As mentioned above, the device container assemblies 30, 330 described herein can store a reticle 26 that is used for the manufacture of semiconductor wafers 28. Semiconductor devices can be fabricated using the above described systems, by the process shown generally in FIG. 4A. In step 401 the device's function and performance characteristics are designed. Next, in step 402, a mask (reticle) having a pattern is designed according to the previous designing step, and in a parallel step 403 a wafer is made from a silicon material. The mask pattern designed in step 402 is exposed onto the wafer from step 403 in step 404 by a photolithography system described hereinabove in accordance with the present invention. In step 405, the semiconductor device is assembled (including the dicing process, bonding process and packaging process), finally, the device is then inspected in step 406.

FIG. 4B illustrates a detailed flowchart example of the above-mentioned step 404 in the case of fabricating semiconductor devices. In FIG. 4B, in step 411 (oxidation step), the wafer surface is oxidized. In step 412 (CVD step), an insulation film is formed on the wafer surface. In step 413 (electrode formation step), electrodes are formed on the wafer by vapor deposition. In step 414 (ion implantation step), ions are implanted in the wafer. The above mentioned steps 411-414 form the preprocessing steps for wafers during wafer processing, and selection is made at each step according to processing requirements.

At each stage of wafer processing, when the above-mentioned preprocessing steps have been completed, the following post-processing steps are implemented. During post-processing, first, in step 415 (photoresist formation step), photoresist is applied to a wafer. Next, in step 416 (exposure step), the above-mentioned exposure device is used to transfer the circuit pattern of a mask (reticle) to a wafer. Then in step 417 (developing step), the exposed wafer is developed, and in step 418 (etching step), parts other than residual photoresist (exposed material surface) are removed by etching.

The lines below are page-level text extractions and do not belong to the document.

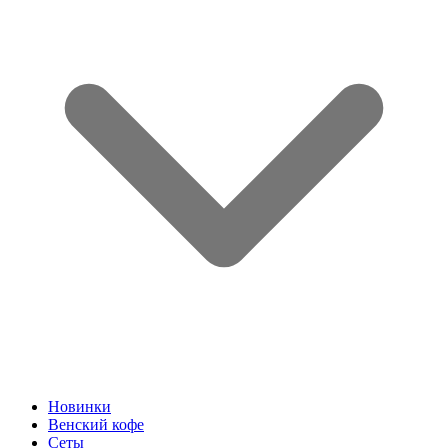
Новинки
Венский кофе
Сеты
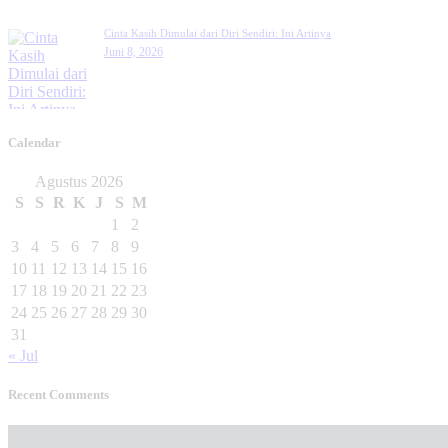
Cinta Kasih Dimulai dari Diri Sendiri: Ini Artinya
Juni 8, 2026
Calendar
Agustus 2026
S
S
R
K
J
S
M
1
2
3
4
5
6
7
8
9
10
11
12
13
14
15
16
17
18
19
20
21
22
23
24
25
26
27
28
29
30
31
« Jul
Recent Comments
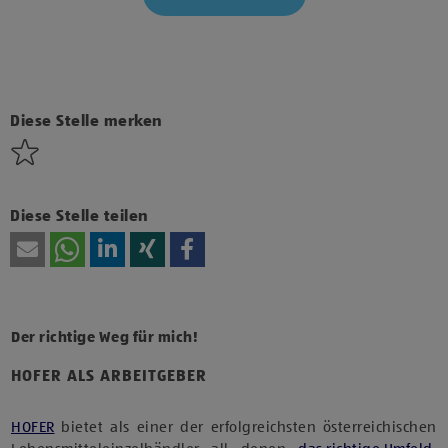
Klicke hier und stimme der Nutzung von Diensten bzw.
Technologien von Drittanbietern zu, um diesen Inhalt
anzuzeigen.
Diese Stelle merken
Diese Stelle teilen
Der richtige Weg für mich!
HOFER ALS ARBEITGEBER
HOFER
bietet als einer der erfolgreichsten österreichischen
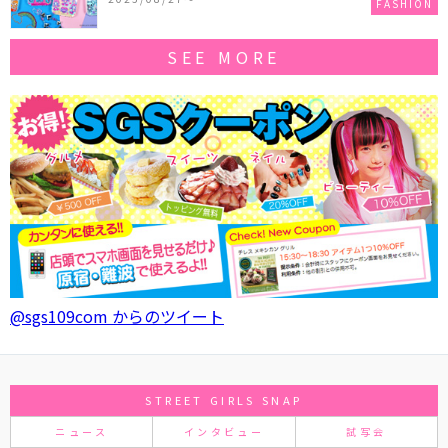
FASHION
SEE MORE
@sgs109com からのツイート
STREET GIRLS SNAP
ニュース
インタビュー
試写会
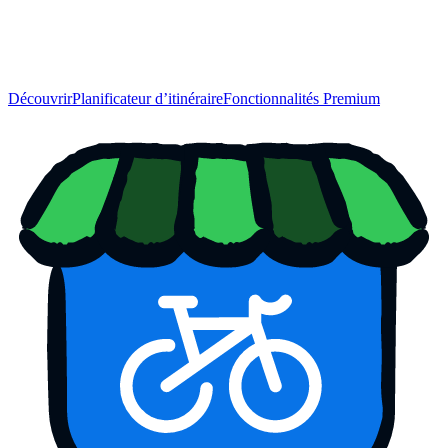
Découvrir
Planificateur d’itinéraire
Fonctionnalités Premium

In step 419 (photoresist removal step), unnecessary photoresist remaining after etching is removed.

Multiple circuit patterns are formed by repetition of these preprocessing and post-processing steps.

While the particular assembly as herein shown and disclosed in detail is fully capable of obtaining the objects and providing the advantages herein before stated, it is to be understood that it is merely illustrative of the presently preferred embodiments of the invention and that no limitations are intended to the details of construction or design herein shown other than as described in the appended claims.